* [EXTRAIT RETENU]
Un petit texte de Bergson pour se faire les dents

Devoir Maison n°1

PHILOSOPHIE

Etude de texte

Sujet : extrait de la conférence de 1911 de La Conscience et la Vie de Bergson, publié dans l’Energie spirituelle.

Cf. Anthologie p. 475 : «  Disons donc, si vous voulez, que la conscience est un trait d’union (…) Jusqu’où la conscience s’étend, en quel point elle s’arrête. »

Consignes

Il s’agira de proposer un devoir rédigé et structuré de la manière suivante :

Une introduction qui présente le texte ; un développement qui l’analyse dans le détail et une conclusion qui dresse le bilan de l’étude.

Rappel : Expliquer revient à préciser la position de l’auteur par rapport à un problème dont il est question dans le texte.

Il est nécessaire évidemment de procéder à un travail préparatoire aussi précis que possible. Celui-ci doit être opérant pour l’élaboration de la version définitive de l’étude. Vous garderez précieusement ce travail préparatoire pour la correction.

Sujet percevant, objet perçu

Le monde. Nous croyons le percevoir immédiatement. Il semble se donner à nous tel qu’il est. Brutalement il s’impose. Passif, je suis. Aussi, percevoir ne serait rien d’autre que récolter des informations sensibles. Voir, entendre, toucher, goûter… voilà l’accès aux choses, au monde. Rencontre du sujet à l’objet, telle est la perception.

Sujets, c’est vers tel objet ou vers tel autre que nous pouvons orienter notre attention. Je quitte la fenêtre des yeux pour regarder mon professeur de philosophie, je me consacre désormais pleinement à son cours, délaissant les bruits divers et épars du lycée.

Par la perception, j’accède à la réalité et j’en perçois plus au moins de détails en fonction de l’orientation que je fais prendre à ma perception.

* [TRAVAIL À FAIRE]
1. Recopiez sans rien changer, dans le texte sur Bergson et la perception, le passage qui va de « Il est nécessaire » jusqu'à « pour la correction. ».
2. Poursuivez le texte sur Bergson et la perception en commençant juste après sa dernière phrase.

* [LIGNES PRÉSENTÉES]

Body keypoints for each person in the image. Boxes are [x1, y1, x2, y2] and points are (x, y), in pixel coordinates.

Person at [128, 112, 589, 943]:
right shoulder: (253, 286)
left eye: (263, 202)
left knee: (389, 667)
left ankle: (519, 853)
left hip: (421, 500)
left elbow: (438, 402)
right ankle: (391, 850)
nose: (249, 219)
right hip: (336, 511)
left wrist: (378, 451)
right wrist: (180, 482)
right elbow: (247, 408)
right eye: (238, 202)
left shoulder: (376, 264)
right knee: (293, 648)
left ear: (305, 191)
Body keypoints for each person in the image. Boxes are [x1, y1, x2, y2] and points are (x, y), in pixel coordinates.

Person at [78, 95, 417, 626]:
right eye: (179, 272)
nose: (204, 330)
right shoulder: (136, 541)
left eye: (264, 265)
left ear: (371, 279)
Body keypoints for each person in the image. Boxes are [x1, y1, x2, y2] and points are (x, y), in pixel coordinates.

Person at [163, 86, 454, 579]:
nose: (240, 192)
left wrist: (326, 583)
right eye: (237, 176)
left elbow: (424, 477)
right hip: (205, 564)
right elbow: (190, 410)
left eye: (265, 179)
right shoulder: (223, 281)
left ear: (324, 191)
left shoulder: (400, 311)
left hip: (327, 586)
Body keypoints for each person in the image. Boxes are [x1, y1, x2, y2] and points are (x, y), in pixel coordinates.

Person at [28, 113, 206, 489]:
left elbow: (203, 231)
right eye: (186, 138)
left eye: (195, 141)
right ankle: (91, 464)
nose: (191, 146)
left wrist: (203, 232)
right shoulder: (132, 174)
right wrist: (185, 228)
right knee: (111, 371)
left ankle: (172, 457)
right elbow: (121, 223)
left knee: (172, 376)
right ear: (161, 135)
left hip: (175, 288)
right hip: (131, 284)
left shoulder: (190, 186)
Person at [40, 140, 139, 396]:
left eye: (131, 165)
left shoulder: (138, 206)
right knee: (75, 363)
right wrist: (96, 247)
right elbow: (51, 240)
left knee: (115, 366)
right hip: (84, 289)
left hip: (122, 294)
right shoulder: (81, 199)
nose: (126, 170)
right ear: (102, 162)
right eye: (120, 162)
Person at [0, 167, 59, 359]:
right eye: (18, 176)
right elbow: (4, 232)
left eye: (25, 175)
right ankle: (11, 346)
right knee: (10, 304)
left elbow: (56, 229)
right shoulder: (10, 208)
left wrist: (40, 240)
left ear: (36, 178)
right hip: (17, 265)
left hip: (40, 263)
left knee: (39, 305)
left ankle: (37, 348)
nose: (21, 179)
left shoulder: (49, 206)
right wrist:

* [RÉPONSES ATTENDUES]
1.
Il est nécessaire évidemment de procéder à un travail préparatoire aussi précis que possible. Celui-ci doit être opérant pour l’élaboration de la version définitive de l’étude. Vous garderez précieusement ce travail préparatoire pour la correction.

2.
illusion d'optique

Mais recevons-nous passivement les informations sensibles sur la réalité ? Comment comprendre cette impression de mouvement ? Présence du contraste noir et blanc, les formes circulaires, nous percevons un mouvement qui n’existe pas. Notre cerveau induit en erreur et nos yeux bougent, ce mouvement de rotation d’arcs de cercle, une pure illusion. Victimes des illusions de la perception,  c’est vers elle que nous nous tournons pour l’accuser. Mais qu’est-elle réellement ?

Rassemblant les sensations reçues par nos organes de la vue, de l’ouïe, du toucher, du goût et de l’odorat, la perception saisie des différences et des différences. Une figure contenue dans une autre fait apparaître un rapport de grandeur. Je perçois cette figure plus petite que celle qui le contient. La perception est ainsi un produit de la sensation.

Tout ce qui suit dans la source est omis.